MEK Iran: 1988 Massacre Survivors
The People’s Mujahedin of Iran (PMOI / MEK Iran) was the target of a fatwa issued by the then Supreme Leader, Ruhollah Khomeini, declaring dissenters guilty of “enmity against God” and deserving of death. Tehran formed death commissions in prisons, and within months, they had carried out an estimated 30,000 executions.
Raisi principal offenders of the massacre
President Ebrahim Raisi, who was recently sworn in, is thought to be one of the principal offenders of the massacre. In the summer of 1988, he was only 21 years old.

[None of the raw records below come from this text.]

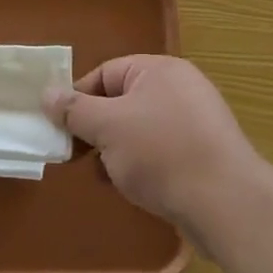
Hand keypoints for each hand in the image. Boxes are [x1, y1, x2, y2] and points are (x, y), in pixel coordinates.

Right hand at [43, 56, 267, 229]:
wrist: (225, 203)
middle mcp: (180, 88)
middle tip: (78, 156)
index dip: (78, 98)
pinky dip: (142, 164)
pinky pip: (161, 150)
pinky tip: (134, 188)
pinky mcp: (204, 153)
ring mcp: (196, 121)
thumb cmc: (161, 153)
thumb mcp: (107, 127)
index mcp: (159, 69)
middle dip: (97, 129)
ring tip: (106, 176)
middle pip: (122, 101)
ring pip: (140, 129)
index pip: (105, 73)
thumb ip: (74, 110)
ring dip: (117, 150)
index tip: (60, 128)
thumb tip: (47, 93)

Raisi became a notorious member of the “death commission” that oversaw the execution of political prisoners of which the majority of them, were MEK members.
His expertise, according to a political prisoner, was his absolute commitment to supporting the Supreme Leader and his corrupt system at all costs.
Seyyed Hossein Seyyed Ahmadi
Seyyed Hossein Seyyed Ahmadi gave his testimony as a relative of the victims of the tragedy. According to Ahmadi, “Two of my brothers were executed in the 1988 massacre. My older brother Seyyed Mohsen Seyyed Ahmadi and my other brother Seyyed Mohammad Seyyed Ahmadi.
Seyyed Mohsen was executed in Gohardasht Prison in Karaj. And Seyyed Mohammad was executed in Evin Prison. They were both executed in 1988. They were part of the first group that was executed on July 30, 1988, by henchmen without even having a trial.”
MEK is the most serious threat to the clerical regime
The Mojahedin organization maintained its structure after the leadership and hierarchy of all Islamic Republic opposition groups were dissolved, making it the most serious threat to the clerical regime.
As a result of this, inmates claiming to be MEK supporters were subjected to severe torture and were held in deplorable conditions.
After they were executed, the regime buried the prisoners in secret mass graves and their families were prohibited to organise funerals.
None of the MEK martyrs’ bodies were given to their families
“I wanted to mention a point about the pressures on our family after they refused to hand over the bodies of these martyrs. This was not confined to our family. None of the Mojahedin-e-Khalq martyrs’ bodies were given to their families.
For a long time, my parents would visit various prisons and authorities, demanding to at least receive the bodies of these martyrs. But the regime did not do this.” Ahmadi said.
Burial sites of the massacre
Burial sites of the massacre have been identified in at least 36 cities, and it is unknown how many has the regime destroyed since their discovery.
The US and Amnesty International released reports in 2017 that detailed the destruction of the martyrs’ graves.
The destruction of this evidence threatened to prevent the regime from being held fully accountable for the death toll of the massacre.
Graves of these martyrs
“In relation to the location of the graves of these martyrs, to the extent that we know and pursued information, the regime did not reveal a specific place.” He concluded.
“But mothers made efforts subsequently and found out that Gohardasht and Evin prisoners were buried in Khavaran Cemetery.”